At times, the seemingly endless index of facts about battle casualties and environmental pollutants that feel so immersive can also obstruct the pacing of smaller dramatic moments like one démineur’s battle with cancer (that may have been caused as a result of his job) and his memories of life before illness. Where Plunkett lists the French nicknames for different ordnance types (petit crapaud, foetus avorté, bébé chauve maléfique), their definitions (little toad, aborted fetus, and evil bald baby, respectively) are never spelled out in English. The use of this kind of lexicon throughout Zone Rouge presumes a certain level of collaboration with the story that makes it impossible to remain detached any more from the myths of Verdun than from the present struggle to interpret them. As the field notes of one fictional archaeologist puts it: “It is everyone’s, it is no one’s. Which is another way of saying, almost everyone has a piece of Verdun but there’s no one individual who knows everything about this battle.”
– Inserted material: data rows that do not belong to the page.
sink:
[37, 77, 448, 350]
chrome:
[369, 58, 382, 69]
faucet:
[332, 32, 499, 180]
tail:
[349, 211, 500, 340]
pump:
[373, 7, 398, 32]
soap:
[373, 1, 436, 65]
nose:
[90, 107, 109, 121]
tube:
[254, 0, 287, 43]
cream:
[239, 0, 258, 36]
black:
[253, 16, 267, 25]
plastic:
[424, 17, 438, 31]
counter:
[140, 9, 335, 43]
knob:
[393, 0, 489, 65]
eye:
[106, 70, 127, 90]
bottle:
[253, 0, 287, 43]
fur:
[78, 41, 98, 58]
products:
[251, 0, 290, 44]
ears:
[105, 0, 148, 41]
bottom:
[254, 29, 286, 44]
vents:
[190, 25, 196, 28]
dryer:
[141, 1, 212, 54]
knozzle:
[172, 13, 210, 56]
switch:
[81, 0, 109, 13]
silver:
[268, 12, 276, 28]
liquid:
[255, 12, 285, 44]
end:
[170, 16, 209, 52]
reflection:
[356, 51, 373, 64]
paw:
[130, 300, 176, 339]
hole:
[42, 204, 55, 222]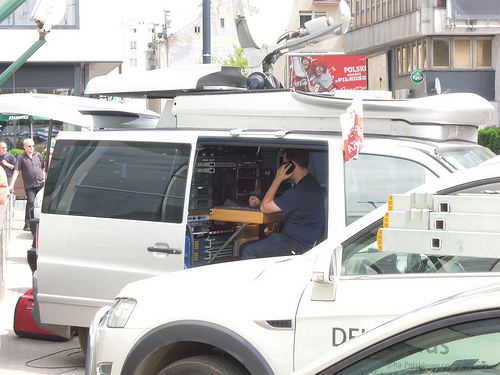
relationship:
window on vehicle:
[34, 141, 181, 227] [37, 130, 499, 327]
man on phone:
[237, 148, 327, 268] [277, 160, 296, 177]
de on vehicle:
[307, 318, 367, 350] [24, 60, 434, 365]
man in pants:
[240, 148, 327, 260] [223, 220, 281, 277]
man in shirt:
[240, 148, 327, 260] [252, 163, 329, 243]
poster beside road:
[286, 52, 371, 94] [18, 189, 290, 369]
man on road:
[1, 119, 50, 237] [0, 224, 35, 299]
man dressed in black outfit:
[240, 148, 327, 260] [238, 171, 323, 259]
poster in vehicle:
[336, 97, 361, 159] [35, 85, 497, 365]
In the end, it is mythology that overtakes the history of any war. The search for meaning becomes as futile as digging up shrapnel from the craters created by weapons long-silenced, or rather, drowned out by the violence of more recent ones. With Zone Rouge, Plunkett dissolves the need to move between past and present, favoring instead the need to understand and interpret the coexistence, interdependence even, of stories that create culture of people and nations over time. In a moment of stunning clarity, the notes of one fictional historian observes: “It’s what is missing that adds the true enormity to the overall picture. There’s more truth in the missing than any story you can tell about this battle.” As any “gist” worth their weight in shrapnel knows, the omissions of history tell at least as much as the findings. The rest is for the living to interpret for themselves.

FICTION
by Michael Jerome Plunkett
Unnamed Press
Published on September 2, 2025

Joe Stanek graduated from West Point and has an MFA from Sarah Lawrence College. He writes about the consequences of war and military culture.